Wien (www.anleihencheck.de) - Russlands wirtschaftliche Erholung hat sich zuletzt minimal abgeschwächt; das Wachstum dürfte aber auch im dritten Quartal über 2% p.a. betragen haben, so die Experten von Raiffeisen Capital Management (RCM) in ihrem aktuellen "emreport".

Während die Industrieproduktion im September schwächer ausgefallen sei als erwartet, hätten die Einzelhandelsumsätze positiv überrascht. Die Inflationsrate sei auf ein Rekordtief gefallen und habe nur noch bei 3% p.a. gelegen. Die Notenbank habe Ende Oktober erwartungsgemäß den Leitzins um 0,25% auf 8,25% gesenkt und weitere schrittweise Lockerungen der Geldpolitik in Aussicht gestellt. Der Ölpreis habe im Oktober abermals kräftig angezogen; die Nordseesorte Brent habe dabei die Marke von 60 US-Dollar übersprungen. Neben verschärften Spannungen im Nahen und Mittleren Osten dürfte dazu auch die gemeinsame Erklärung Saudi Arabiens und Russlands beigetragen haben, die Förderbeschränkungen beim Öl möglicherweise über den März 2018 hinaus zu verlängern.

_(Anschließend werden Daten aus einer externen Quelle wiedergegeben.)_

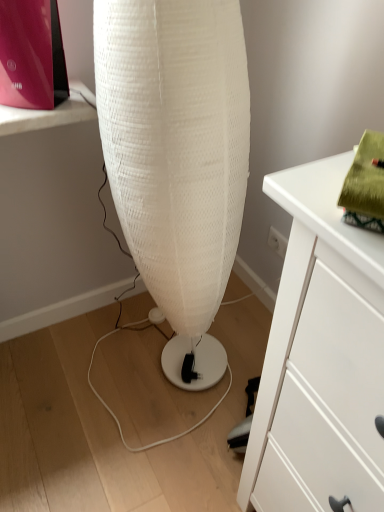
Image resolution: width=384 pixels, height=512 pixels. I want to click on white mesh lamp at center, so click(177, 156).

Describe the element at coordinates (177, 156) in the screenshot. I see `white mesh lamp at center` at that location.

Where is `white mesh lamp at center`? white mesh lamp at center is located at coordinates (177, 156).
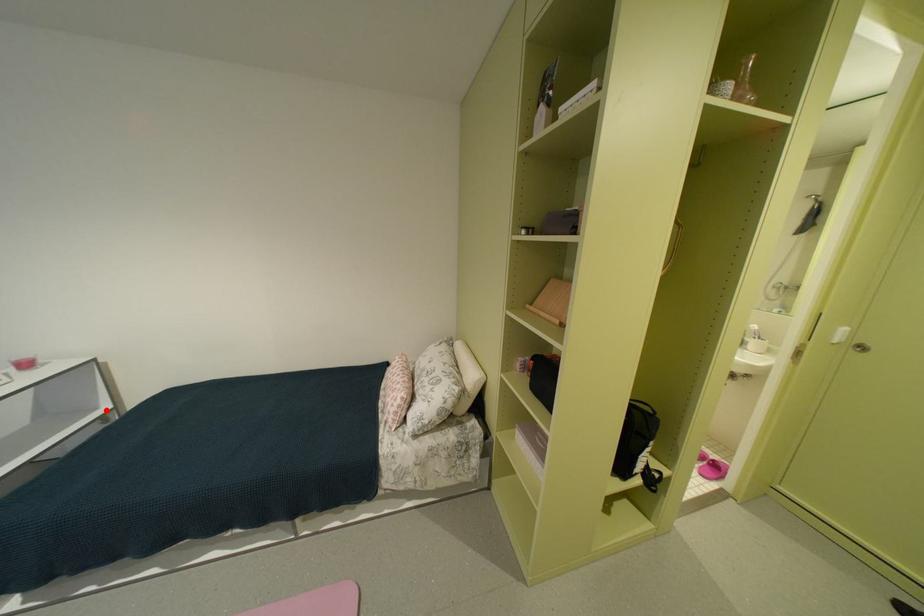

Überhaupt seien die letzten Wochen von hochkarätigen diplomatischen Aktivitäten mit erheblichen ökonomischen Potenzialen geprägt gewesen. Nach dem Staatsbesuch des saudischen Königs in Moskau habe in Teheran ein trilateraler Gipfel des Iran, Russlands und Aserbaidschans stattgefunden. Unter anderem seien milliardenschwere russische Investitionen in Öl- und Gasprojekte im Iran geplant.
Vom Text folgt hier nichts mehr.